Les cellules cajales présentent leur propre activité électrique constante et lente, qui stimule les oscillations périodiques du potentiel membranaire (de 3 à 12 par minute) appelées ondes lentes; ces ondes lentes ne sont rien d’autre que des variations d’environ 10 mV du potentiel capable de faciliter l’apparition de potentiels d’action réels (potentiels pointus) dans le muscle lisse de la paroi gastro-intestinale. Des facteurs tels que l’étirement des parois (pour l’entrée de nourriture), les irritations mécaniques ou les impulsions du SCN peuvent moduler davantage l’apparition de potentiels pointus, ayant ainsi un rôle important dans l’activité motrice du système digestif.

Hormones utilisées et leurs actions

Le système nerveux entérique utilise également plus de 30 neurotransmetteurs, dont beaucoup sont identiques à ceux présents dans le système nerveux central, tels que l’acétylcholine, la dopamine et la sérotonine. Plus de 90% de la sérotonine du corps se trouve dans l’estomac, ainsi qu’environ 50% de la dopamine du corps, qui est actuellement à l’étude pour améliorer notre compréhension de son utilité dans le cerveau. Le système nerveux entérique a la capacité de modifier sa réponse en fonction de facteurs tels que la masse et la composition nutritive.

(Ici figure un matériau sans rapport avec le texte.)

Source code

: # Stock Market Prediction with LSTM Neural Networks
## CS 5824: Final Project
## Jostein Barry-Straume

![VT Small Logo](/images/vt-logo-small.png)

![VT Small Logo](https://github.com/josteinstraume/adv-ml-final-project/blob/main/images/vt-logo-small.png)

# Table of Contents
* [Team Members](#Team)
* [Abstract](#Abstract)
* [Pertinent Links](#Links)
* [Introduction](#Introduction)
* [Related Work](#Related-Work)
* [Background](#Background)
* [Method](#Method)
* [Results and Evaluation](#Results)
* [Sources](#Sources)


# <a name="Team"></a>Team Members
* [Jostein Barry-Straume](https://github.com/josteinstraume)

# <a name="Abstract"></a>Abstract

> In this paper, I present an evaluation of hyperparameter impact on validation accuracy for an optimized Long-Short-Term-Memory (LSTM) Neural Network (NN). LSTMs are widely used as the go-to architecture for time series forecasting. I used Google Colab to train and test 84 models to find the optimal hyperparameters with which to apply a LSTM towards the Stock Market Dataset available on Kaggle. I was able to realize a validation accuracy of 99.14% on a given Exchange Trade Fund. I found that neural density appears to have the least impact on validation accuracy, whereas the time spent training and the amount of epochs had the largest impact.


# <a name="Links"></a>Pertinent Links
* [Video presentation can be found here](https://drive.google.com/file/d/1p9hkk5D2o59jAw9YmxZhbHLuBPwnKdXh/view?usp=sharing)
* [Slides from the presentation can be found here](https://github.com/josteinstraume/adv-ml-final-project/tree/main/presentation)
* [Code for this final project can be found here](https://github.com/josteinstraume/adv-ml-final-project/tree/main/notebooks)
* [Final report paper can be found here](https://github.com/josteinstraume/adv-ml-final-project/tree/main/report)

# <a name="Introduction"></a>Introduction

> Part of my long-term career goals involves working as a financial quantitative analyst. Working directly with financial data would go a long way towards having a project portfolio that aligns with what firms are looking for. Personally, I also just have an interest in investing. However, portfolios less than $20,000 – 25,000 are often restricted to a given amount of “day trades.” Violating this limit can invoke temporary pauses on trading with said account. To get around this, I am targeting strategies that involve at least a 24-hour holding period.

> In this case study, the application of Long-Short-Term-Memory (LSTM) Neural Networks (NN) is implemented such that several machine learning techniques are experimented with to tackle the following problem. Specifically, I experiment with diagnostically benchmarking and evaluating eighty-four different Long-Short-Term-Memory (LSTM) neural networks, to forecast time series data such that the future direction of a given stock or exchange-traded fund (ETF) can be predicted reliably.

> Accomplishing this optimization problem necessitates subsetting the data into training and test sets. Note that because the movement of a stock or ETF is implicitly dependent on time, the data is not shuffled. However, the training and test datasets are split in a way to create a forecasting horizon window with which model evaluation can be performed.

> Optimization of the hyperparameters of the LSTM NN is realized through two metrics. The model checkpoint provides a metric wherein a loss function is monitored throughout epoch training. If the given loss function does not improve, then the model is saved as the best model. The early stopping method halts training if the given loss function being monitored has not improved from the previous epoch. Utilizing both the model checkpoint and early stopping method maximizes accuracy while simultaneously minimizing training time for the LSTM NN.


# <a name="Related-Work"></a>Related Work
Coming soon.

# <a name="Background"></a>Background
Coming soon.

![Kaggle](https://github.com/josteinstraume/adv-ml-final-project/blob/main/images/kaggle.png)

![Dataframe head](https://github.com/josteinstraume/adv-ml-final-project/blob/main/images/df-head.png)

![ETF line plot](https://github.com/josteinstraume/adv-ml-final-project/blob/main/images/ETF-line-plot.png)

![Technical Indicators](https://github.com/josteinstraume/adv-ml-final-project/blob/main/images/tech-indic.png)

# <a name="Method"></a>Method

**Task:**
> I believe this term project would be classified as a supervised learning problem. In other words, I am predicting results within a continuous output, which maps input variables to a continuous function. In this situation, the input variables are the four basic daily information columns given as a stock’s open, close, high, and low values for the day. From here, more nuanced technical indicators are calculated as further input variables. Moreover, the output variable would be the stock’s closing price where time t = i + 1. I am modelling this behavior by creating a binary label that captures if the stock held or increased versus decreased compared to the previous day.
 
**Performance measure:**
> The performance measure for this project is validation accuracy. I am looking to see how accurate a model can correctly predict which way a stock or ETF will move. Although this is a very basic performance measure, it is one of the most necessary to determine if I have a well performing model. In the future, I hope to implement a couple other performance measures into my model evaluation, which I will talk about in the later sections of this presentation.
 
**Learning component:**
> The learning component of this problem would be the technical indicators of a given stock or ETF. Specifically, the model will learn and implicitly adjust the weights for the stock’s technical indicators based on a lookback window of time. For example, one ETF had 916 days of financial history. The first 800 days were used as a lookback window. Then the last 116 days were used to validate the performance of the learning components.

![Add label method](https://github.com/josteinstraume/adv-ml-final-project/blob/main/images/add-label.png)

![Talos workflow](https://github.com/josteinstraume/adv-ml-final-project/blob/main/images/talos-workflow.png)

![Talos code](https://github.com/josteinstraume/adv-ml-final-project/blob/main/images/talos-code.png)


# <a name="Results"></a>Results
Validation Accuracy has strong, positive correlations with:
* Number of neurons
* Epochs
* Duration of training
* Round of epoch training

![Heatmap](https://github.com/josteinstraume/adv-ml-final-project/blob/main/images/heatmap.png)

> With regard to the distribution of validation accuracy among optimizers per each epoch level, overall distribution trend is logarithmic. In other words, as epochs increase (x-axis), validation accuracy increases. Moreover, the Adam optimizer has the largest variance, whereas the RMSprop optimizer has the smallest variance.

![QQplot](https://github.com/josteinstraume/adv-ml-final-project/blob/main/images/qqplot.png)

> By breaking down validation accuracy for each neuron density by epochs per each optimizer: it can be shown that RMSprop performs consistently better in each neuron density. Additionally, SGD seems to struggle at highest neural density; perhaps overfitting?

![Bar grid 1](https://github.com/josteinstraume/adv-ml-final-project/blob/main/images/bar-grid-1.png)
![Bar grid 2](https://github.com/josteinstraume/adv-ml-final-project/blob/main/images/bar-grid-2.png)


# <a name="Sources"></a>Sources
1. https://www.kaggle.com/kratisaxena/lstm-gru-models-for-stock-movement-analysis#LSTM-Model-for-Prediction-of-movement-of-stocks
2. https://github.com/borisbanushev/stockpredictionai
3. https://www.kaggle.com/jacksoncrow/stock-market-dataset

De plus, l’END contient des cellules de soutien similaires à l’astroglie cérébrale et une barrière autour des capillaires qui entoure les ganglions de la même manière que la barrière hémato-encéphalique du cerveau.

Les actions connues des neurotransmetteurs et des hormones sont:

  • inhibition, grâce à l’adrénaline, au peptide intestinal vasoactif, au monoxyde d’azote et à l’ATP;
  • excitation, grâce à l’acétylcholine et à la substance P;
  • modulation à long terme de l’activité membranaire, grâce aux peptides opioïdes (la plupart dont on le retrouve également au niveau du cerveau), y compris les encéphalines.

 

Par ailleurs, l’activité de régulation de la fréquence des ondes lentes et de l’amplitude des activités électromotrices de l’intestin grêle médiée par la transmission sérotoninergique est connue. La densité de la sérotonine cellulaire est réduite dans les cellules du côlon des patients atteints du SCI.